Lena Dunham: You were thrust very quickly into the world of teen pop, and obviously there are stories of people who've been really taken care of in that world, but there are stories of people who've really lost their way. What have been the things that have kept you from going off the rails?
Camila Cabello: I think what's kept me from, like you said, going off the rails, is my mom. I have my mom with me all the time. I literally don't think I could function without her. She's been through so much in her life that's real shit. She came from Cuba. My family came from places where a lot of people didn't have food to eat. Whenever there's stuff here, little stuff that could make you angry or makes you forget that we have so much to be grateful for just having hot water, my mom makes sure to remind me of what's important. I'm so happy to have her around. I really don't think I could do it without her.

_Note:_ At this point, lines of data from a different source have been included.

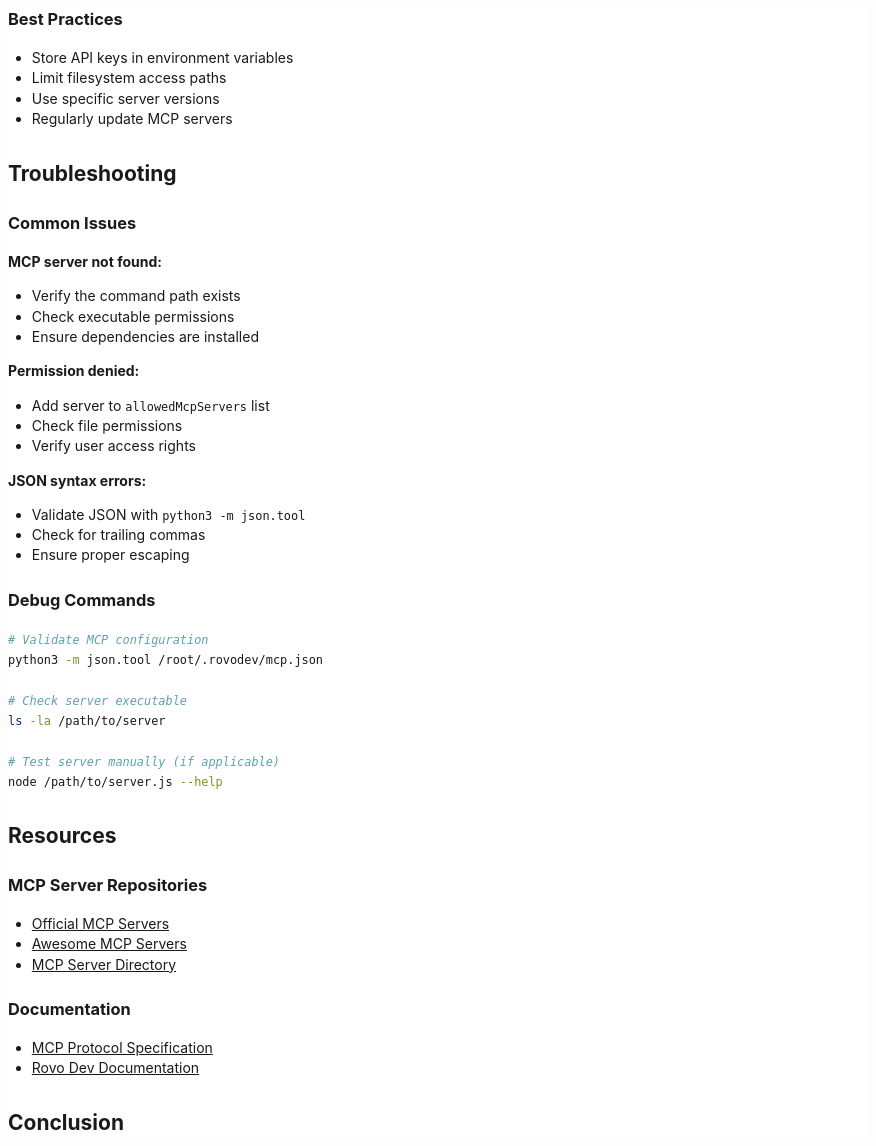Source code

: ### Best Practices
- Store API keys in environment variables
- Limit filesystem access paths
- Use specific server versions
- Regularly update MCP servers

## Troubleshooting

### Common Issues

**MCP server not found:**
- Verify the command path exists
- Check executable permissions
- Ensure dependencies are installed

**Permission denied:**
- Add server to `allowedMcpServers` list
- Check file permissions
- Verify user access rights

**JSON syntax errors:**
- Validate JSON with `python3 -m json.tool`
- Check for trailing commas
- Ensure proper escaping

### Debug Commands
```bash
# Validate MCP configuration
python3 -m json.tool /root/.rovodev/mcp.json

# Check server executable
ls -la /path/to/server

# Test server manually (if applicable)
node /path/to/server.js --help
```

## Resources

### MCP Server Repositories
- [Official MCP Servers](https://github.com/modelcontextprotocol/servers)
- [Awesome MCP Servers](https://github.com/punkpeye/awesome-mcp-servers)
- [MCP Server Directory](https://mcpservers.org/)

### Documentation
- [MCP Protocol Specification](https://modelcontextprotocol.io/)
- [Rovo Dev Documentation](https://developer.atlassian.com/rovo/)

## Conclusion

LD: That's amazing. Speaking of your mom, she is Cuban. I want to ask about being a Latina in the music industry. Although there is diversity, you're online and you deal with the craziness of trolls and the kind of inherent racism that comes with living in America right now. I wondered if you ever feel that? How do you feel strong and connected to your identity when we're living in such a strange time with so much hateful rhetoric around difference?
CC: The best decision that I've taken in my career thus far has been this year I've just stayed away from social media. I don't go on it, and I just keep myself focused on getting better and growing as an artist and finding different ways to grow as a person. It's just kept me grounded, and I don't have 1,000 people thinking that they didn't like my shoes. Even though I know that there's way more support than there is hate, I don't have that in my head. That was one thing.

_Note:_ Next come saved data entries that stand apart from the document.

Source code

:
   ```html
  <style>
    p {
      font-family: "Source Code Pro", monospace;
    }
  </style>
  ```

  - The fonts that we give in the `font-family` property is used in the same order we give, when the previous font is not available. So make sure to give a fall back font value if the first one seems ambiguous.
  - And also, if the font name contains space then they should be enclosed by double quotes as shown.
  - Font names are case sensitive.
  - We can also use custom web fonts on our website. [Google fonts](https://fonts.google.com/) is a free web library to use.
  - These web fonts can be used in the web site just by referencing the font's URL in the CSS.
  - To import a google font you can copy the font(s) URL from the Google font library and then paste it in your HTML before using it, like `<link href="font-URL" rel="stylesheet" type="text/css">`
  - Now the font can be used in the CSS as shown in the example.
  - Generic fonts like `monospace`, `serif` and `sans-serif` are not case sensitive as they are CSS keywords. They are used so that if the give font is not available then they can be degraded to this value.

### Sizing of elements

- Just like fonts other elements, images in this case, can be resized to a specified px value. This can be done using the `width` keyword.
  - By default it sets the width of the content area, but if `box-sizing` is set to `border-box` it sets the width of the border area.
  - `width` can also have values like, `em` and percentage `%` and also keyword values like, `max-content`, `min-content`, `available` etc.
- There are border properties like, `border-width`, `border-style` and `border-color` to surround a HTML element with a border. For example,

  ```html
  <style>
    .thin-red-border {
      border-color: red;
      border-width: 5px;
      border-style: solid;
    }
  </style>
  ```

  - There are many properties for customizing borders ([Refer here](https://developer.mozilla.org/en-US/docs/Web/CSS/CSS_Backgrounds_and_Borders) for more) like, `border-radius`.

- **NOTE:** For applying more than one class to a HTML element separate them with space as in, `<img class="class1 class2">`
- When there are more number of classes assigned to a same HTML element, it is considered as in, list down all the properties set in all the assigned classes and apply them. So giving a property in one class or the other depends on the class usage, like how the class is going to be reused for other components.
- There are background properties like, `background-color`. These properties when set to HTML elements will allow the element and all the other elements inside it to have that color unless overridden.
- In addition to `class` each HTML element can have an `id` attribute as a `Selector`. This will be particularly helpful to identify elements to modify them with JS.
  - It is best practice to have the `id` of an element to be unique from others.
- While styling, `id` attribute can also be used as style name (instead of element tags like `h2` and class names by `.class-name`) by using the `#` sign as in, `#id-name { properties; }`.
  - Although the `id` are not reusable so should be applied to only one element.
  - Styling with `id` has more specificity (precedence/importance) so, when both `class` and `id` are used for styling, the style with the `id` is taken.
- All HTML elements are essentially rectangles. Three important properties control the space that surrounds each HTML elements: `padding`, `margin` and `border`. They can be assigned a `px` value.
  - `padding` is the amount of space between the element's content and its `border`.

Anyway, as far as the Latina thing, I feel like this has kind of been a crazy year for us because of everything that happened with the election. I didn't even realize how much racism was still prominent in our country. I live in Miami, and there's so many cultures there. I remember going to school, and 99 percent of the students there, their parents didn't have English as their first language. I don't come from a place where that's even a thing, you know what I mean? There's Cubans, there's Puerto Ricans, there's Haitians. It's a melting pot. Just like I imagine New York is. If you're a racist living in Miami, you got to move because you're going to be seeing your worst nightmare everywhere.